Psalters designed for use in the performance of the DIVINE OFFICE often contain other relevant texts, such as the Hours of the Virgin. The psalter was the principal book for private devotions before the emergence of the BOOK OF HOURS in the thirteenth century. The Psalms also formed a major part of many medieval PRAYER BOOKS from the ninth century on. In the non-monastic Roman LITURGY of the Middle Ages, all one hundred and fifty Psalms were recited each week, the majority at matins and vespers. The cycle began at matins on Sunday with Psalm 1 and continued at matins on the following days: Psalm 26 was the first recited on Monday, Psalm 38 the first on Tuesday, Psalm 52 the first on Wednesday, Psalm 68 the first on Thursday, Psalm 80 the first on Friday, Psalm 97 the first on Saturday. The cycle for vespers commenced on Sunday with Psalm 109 and continued throughout the week with the remaining Psalms (some Psalms were set aside for other hours). Other divisions of the Psalms are occasionally found, such as the Irish division of the three fifties (beginning at Psalms 1, 51, and 101). Such divisions would often be given prominence within the decorative program.

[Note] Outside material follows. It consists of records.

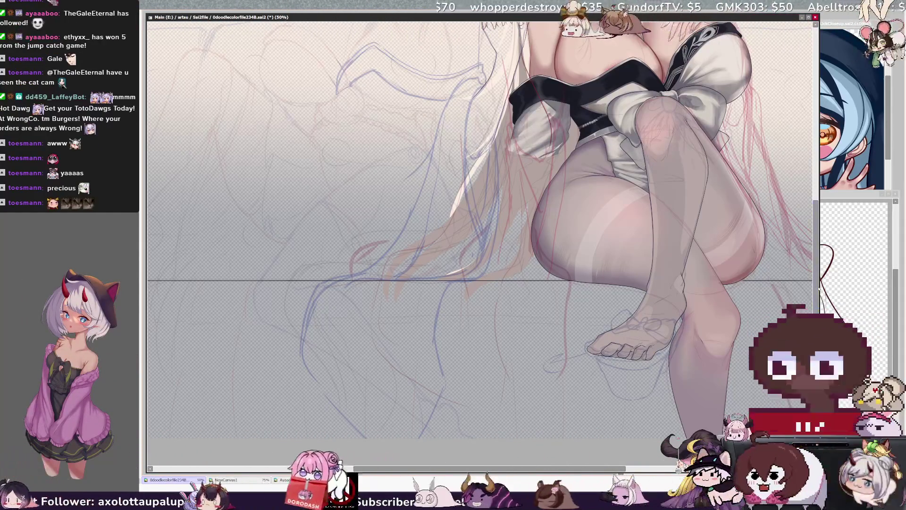
{"action": "scroll", "coordinate": [481, 227], "scroll_direction": "up", "scroll_amount": 5}
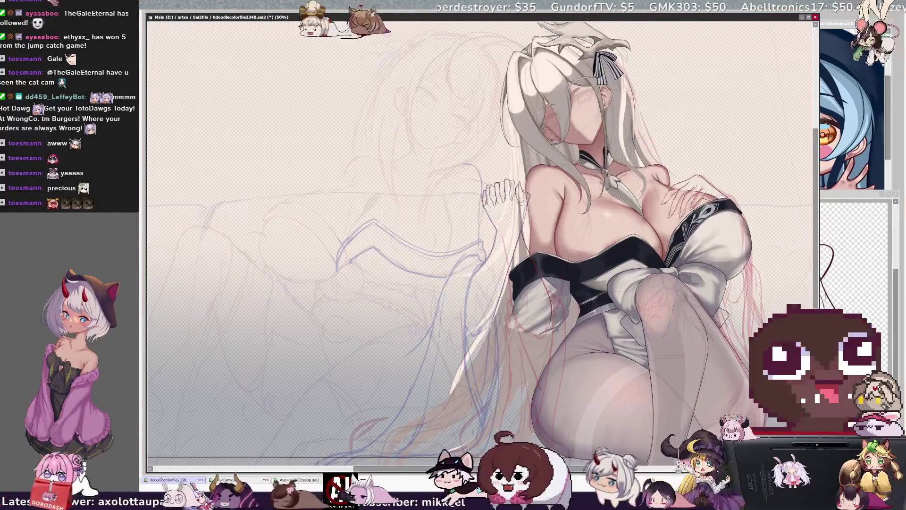
{"action": "scroll", "coordinate": [472, 264], "scroll_direction": "down", "scroll_amount": 3}
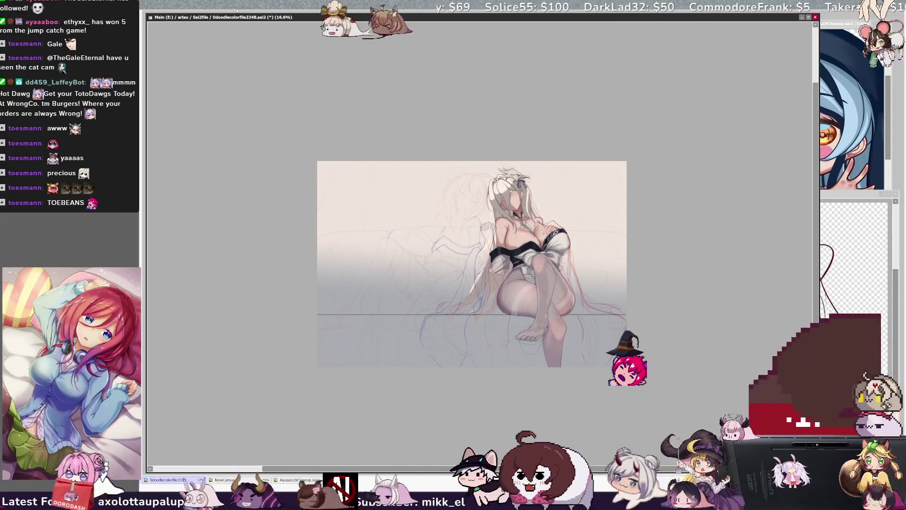
{"action": "key", "text": "ctrl+plus"}
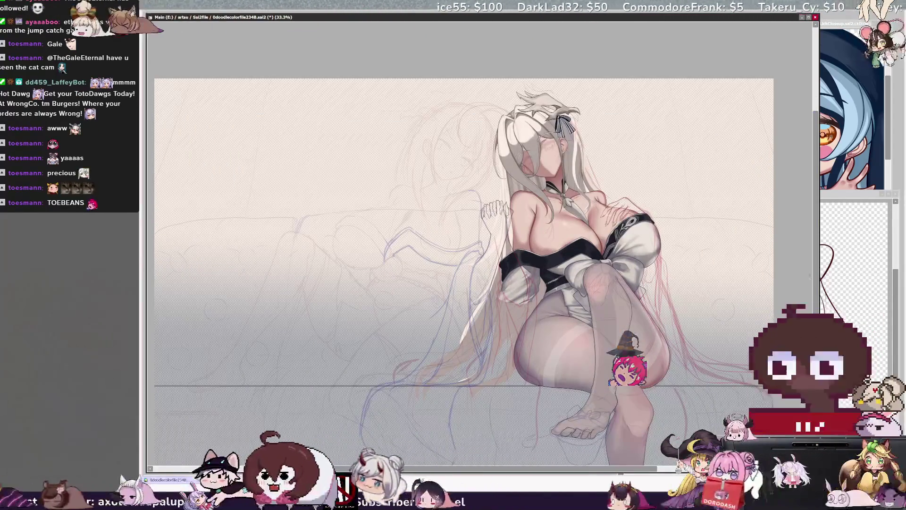
{"action": "scroll", "coordinate": [464, 271], "scroll_direction": "down", "scroll_amount": 2}
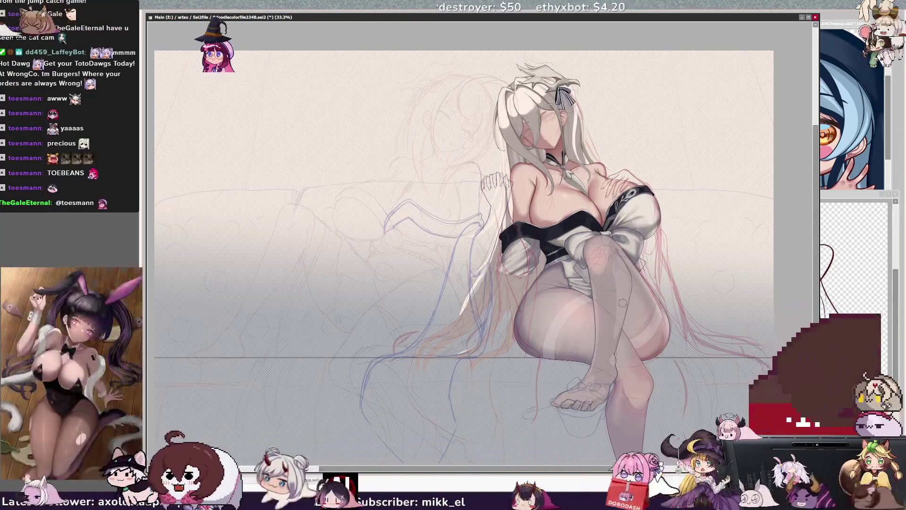
{"action": "scroll", "coordinate": [815, 252], "scroll_direction": "down", "scroll_amount": 2}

Depictions of King David, author of many of the Psalms, frequently introduce the psalter (especially as historiated Beatus initials to Psalm 1), and PREFATORY CYCLES were often added, along with an illuminated calendar. BYZANTINE psalter illustration exerted an important influence on the West.

(https://www.bl.uk/catalogues/illuminatedmanuscripts/glossary.asp)

 

Prayerbooks

Collections of prayers for private devotional use appeared at least as early as the eighth century in the INSULAR world and shortly thereafter in the CAROLINGIAN Empire. In ninth-century English illuminated manuscripts, prayers began to be collected according to central devotional themes and were often accompanied by passages from the Gospels and the Psalms. Within the Carolingian and OTTONIAN milieux, series of prayers were often appended to PSALTERS, but without a thematic structure. Throughout the Middle Ages, prayer books supplemented the psalter and the BOOK OF HOURS as volumes for devotional use. Prayer books grew in popularity during the later Middle Ages, a number containing fine ILLUMINATIONS having been produced for aristocratic PATRONS (such as Charles the Bold, Duke of Burgundy) in the fifteenth century.